Identify every line of the data below that contains the word "hooks", and copy each of those lines out in full.

— start INPUT —

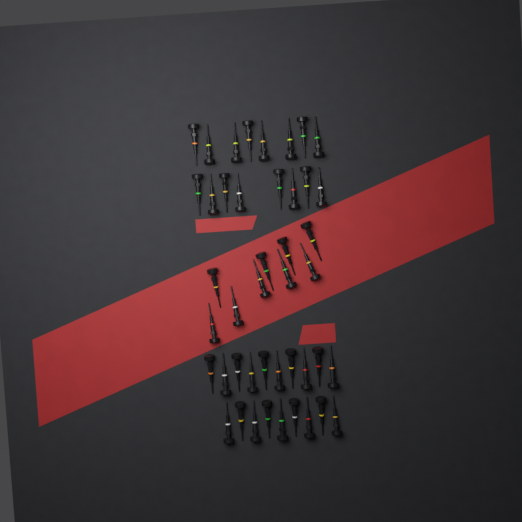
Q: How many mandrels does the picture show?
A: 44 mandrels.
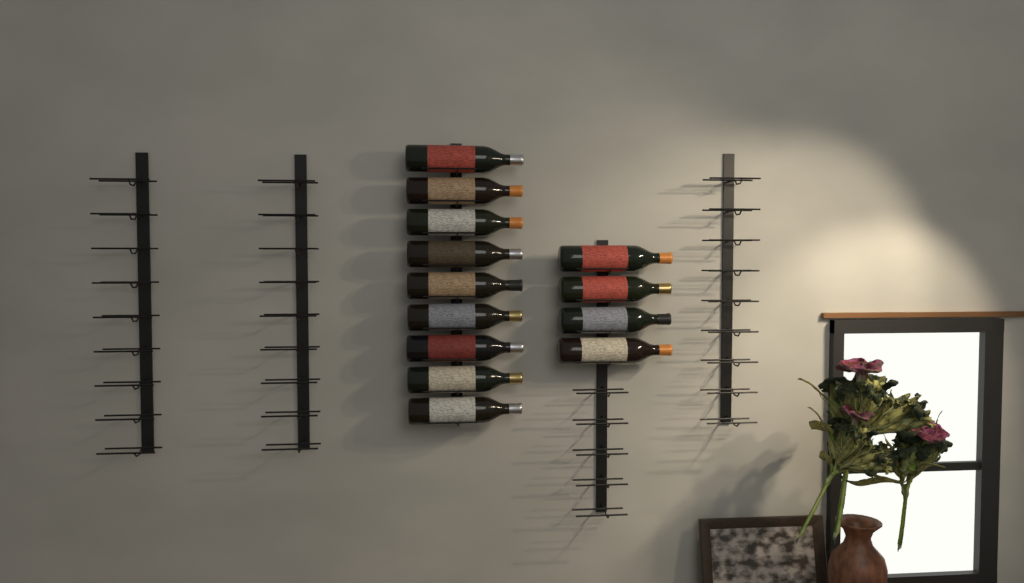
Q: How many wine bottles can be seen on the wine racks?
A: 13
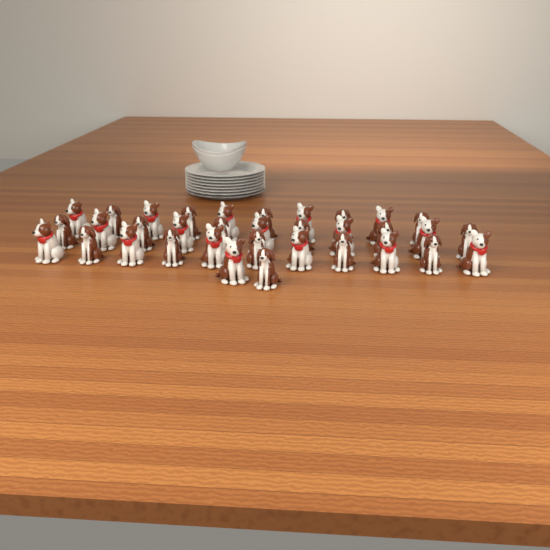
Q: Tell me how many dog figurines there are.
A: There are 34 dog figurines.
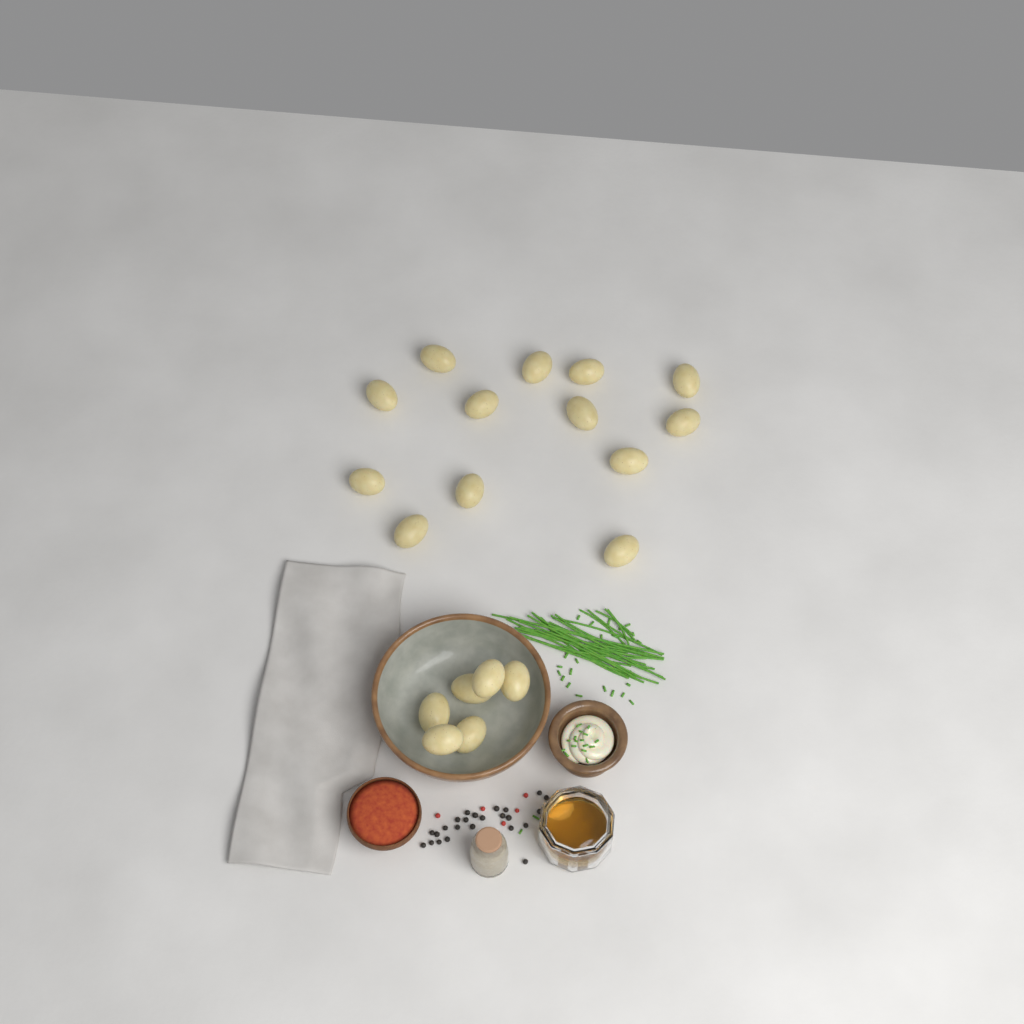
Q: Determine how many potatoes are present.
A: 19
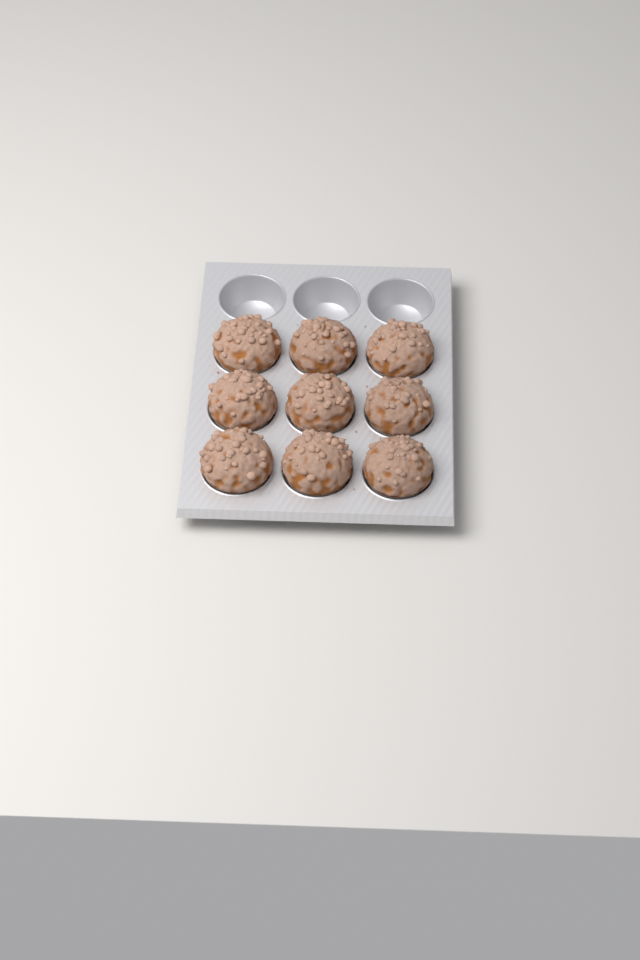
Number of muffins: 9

— end INPUT —
— start INPUT —

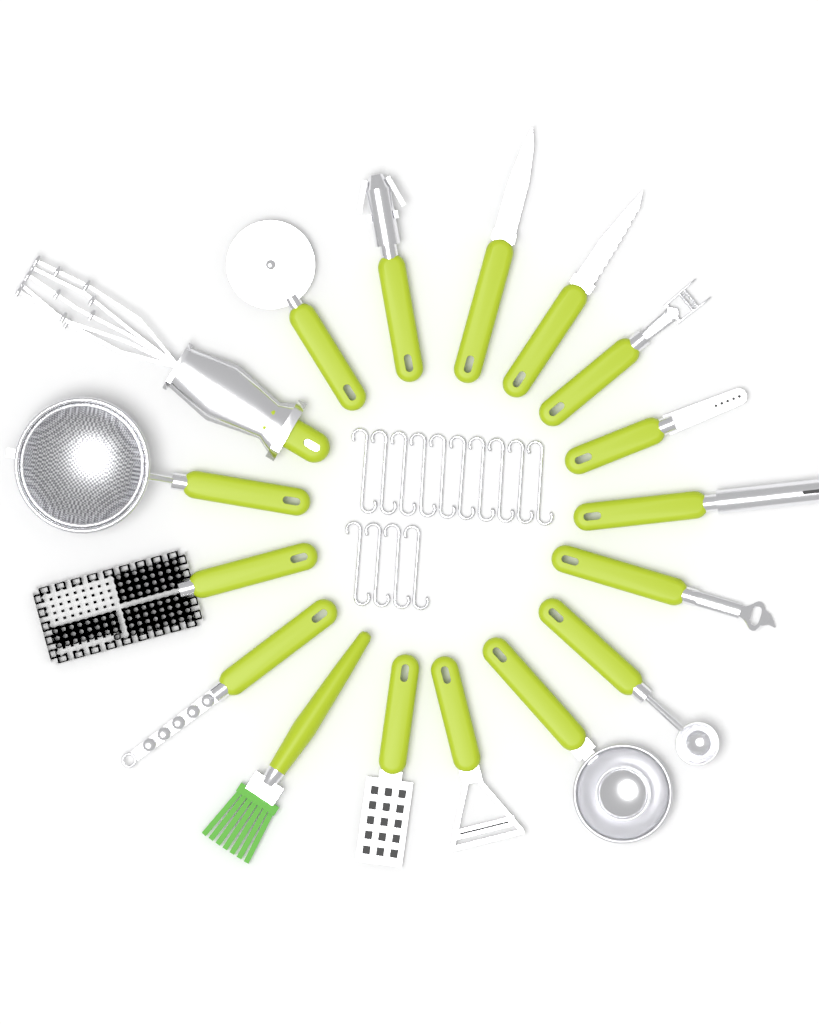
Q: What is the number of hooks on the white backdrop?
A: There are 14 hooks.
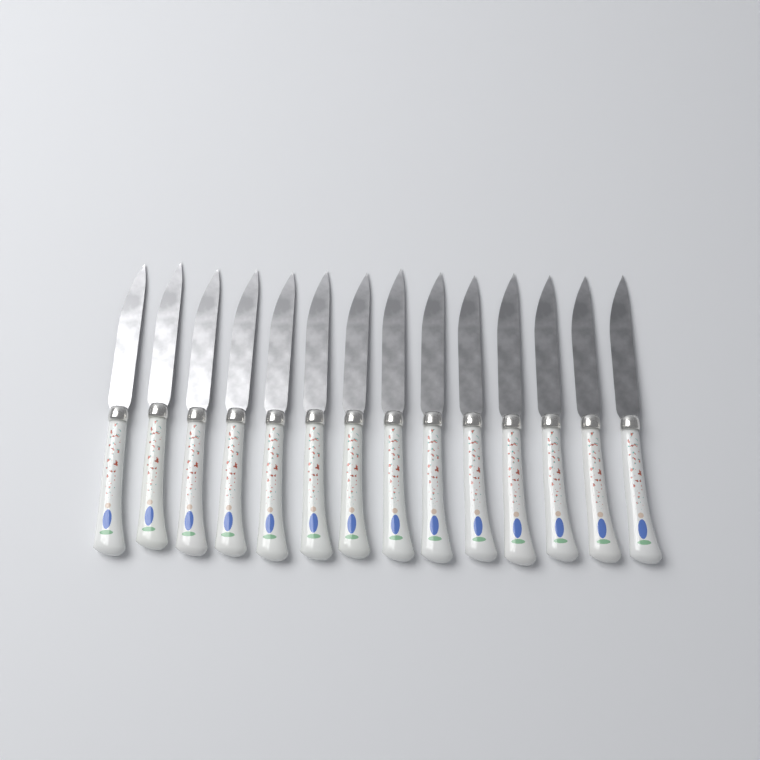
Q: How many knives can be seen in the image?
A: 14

— end INPUT —
— start INPUT —

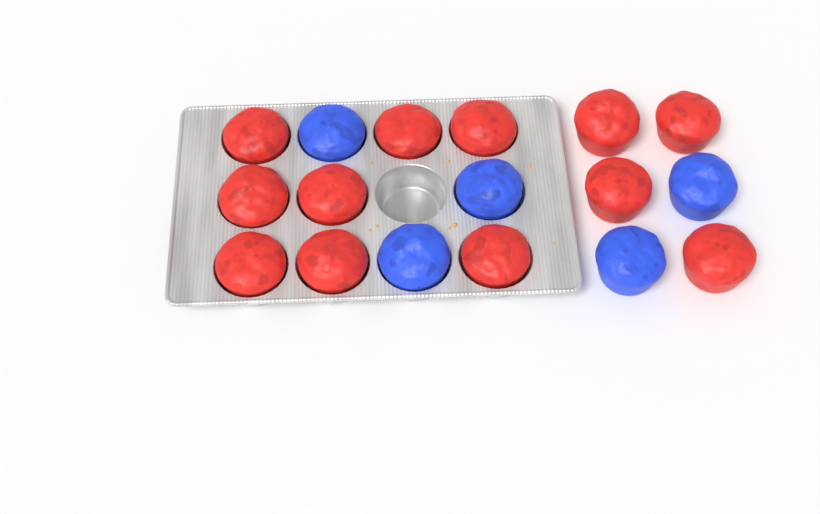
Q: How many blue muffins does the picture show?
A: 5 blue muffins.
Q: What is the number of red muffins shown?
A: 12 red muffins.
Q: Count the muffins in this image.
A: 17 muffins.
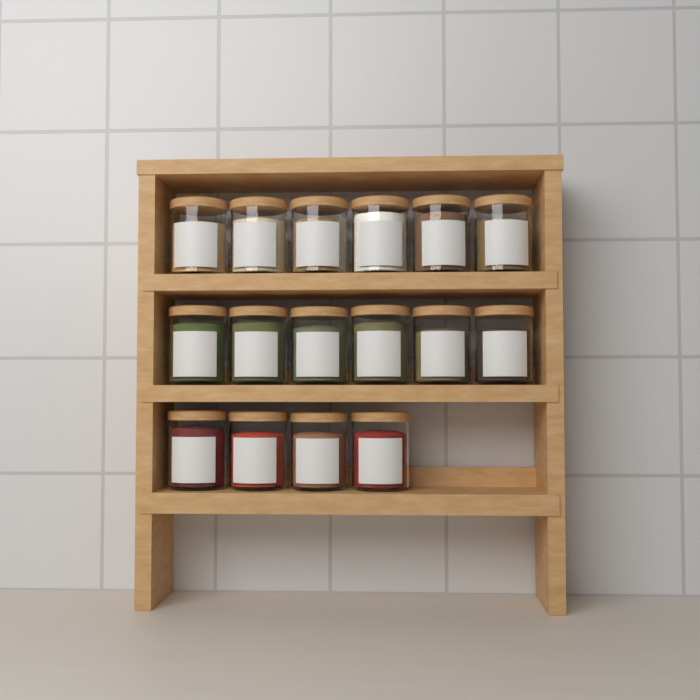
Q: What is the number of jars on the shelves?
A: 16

— end INPUT —

EXERCISE OUTPUT:
Q: What is the number of hooks on the white backdrop?
A: There are 14 hooks.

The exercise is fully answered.